# Only side work I do is for family. Here it is



## Chandog (Nov 22, 2010)

A small project I did over the weekend at my sisters house. Replaced well tank, acid neutralizer, and water softener. Installed a 50 micron Pre filter. 
I almost didn't post this because of that shark bite on the drain line. I didn't have a pex adapter with me. :whistling2: 

In my sisters words. Her water tasted like "blood". Now it taste like it came out of a Fiji bottle!


----------



## redbeardplumber (Dec 4, 2012)

Nice job. So acid neutralizer doesn't inject...just a media filter to balance ph??


----------



## Chandog (Nov 22, 2010)

redbeardplumber said:


> Nice job. So acid neutralizer doesn't inject...just a media filter to balance ph??


Yes, the media in the neutralizer is used up at a rate depending on the ph of the water. Once the level gets low, you just add a bag or two. It still backflushes and rinses itself every 4 days.
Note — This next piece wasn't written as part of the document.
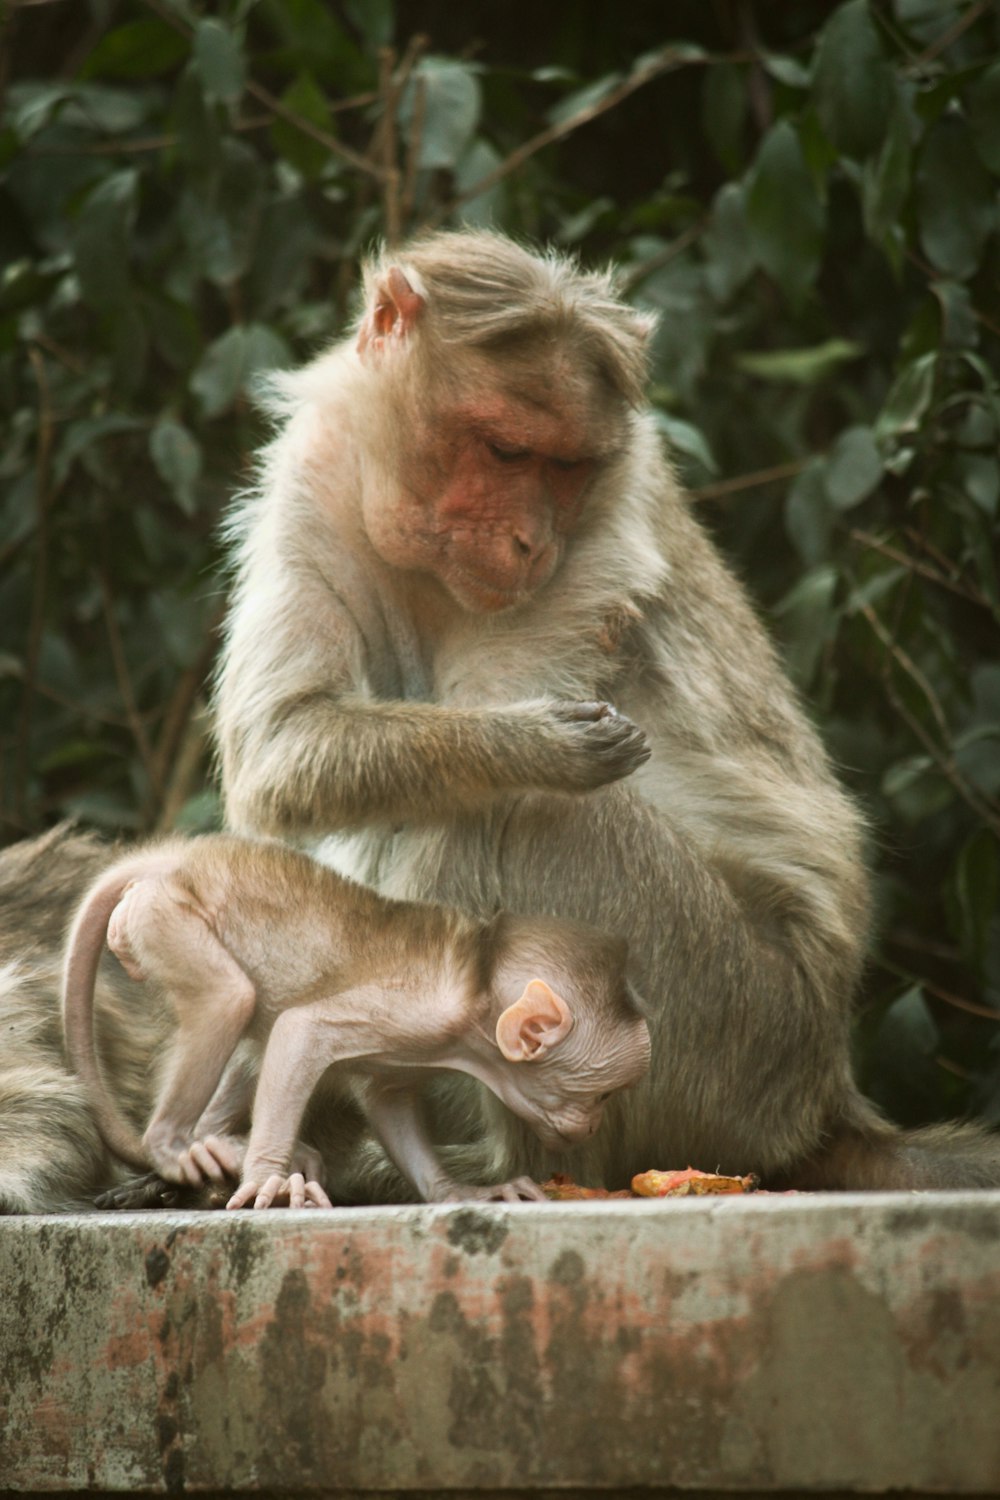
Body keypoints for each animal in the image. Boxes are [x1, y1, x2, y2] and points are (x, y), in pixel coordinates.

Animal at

Average in this area is a couple bags every 2-3 years.


----------



## rjbphd (Feb 5, 2010)

Nice job... but I installed my prefilter with blow down before the tank to protect the bladder.


----------



## Redwood (Sep 8, 2008)

Chandog said:


> Now it taste like it came out of a Fiji bottle!


Are you sure you wanted to say that? :laughing:

In 2006, Fiji Water ran an advertisement stating, "The label says Fiji because it's not bottled in Cleveland". This was taken as an insult by the city's water department.

The Cleveland Water Department ran tests comparing a bottle of Fiji Water to Cleveland tap water and some other national bottled brands. *Fiji Water topped the pack in arsenic, and other contaminants,* the test showed. On 28 July, The Plain Dealer reported that the advertisement (which was to run through the end of the year) was pulled after the test results were published by the paper

:laughing::laughing::laughing:

Nice Job!


----------



## Redwood (Sep 8, 2008)

redbeardplumber said:


> Nice job. So acid neutralizer doesn't inject...just a media filter to balance ph??


Take a look here...


----------



## redbeardplumber (Dec 4, 2012)

Thanks Red. Haven't seen these in these parts.


----------



## redbeardplumber (Dec 4, 2012)

rjbphd said:


> Nice job... but I installed my prefilter with blow down before the tank to protect the bladder.


Do you always install your pre-filters before pressure tank?? With blow down?


----------



## rjbphd (Feb 5, 2010)

redbeardplumber said:


> Do you always install your pre-filters before pressure tank?? With blow down?


Dependings where ya at.. many area have 'grit' or sand in water.. that will get caught between the bladder and well tank groove and becomes abrasvie, cutting into bladder. Blown down or spin down filter catch it before going into the tank and system.. look into Russo spin down filter.. every time when u add salt into brine tank, blown open the filter as needed..


----------



## vinpadalino (Aug 27, 2010)

Nice work. You need to add some stickers on those babes. 
Risky to put a filter before tank. If HO doesn't
check it could burn out pump. Unless you put switch before filter


----------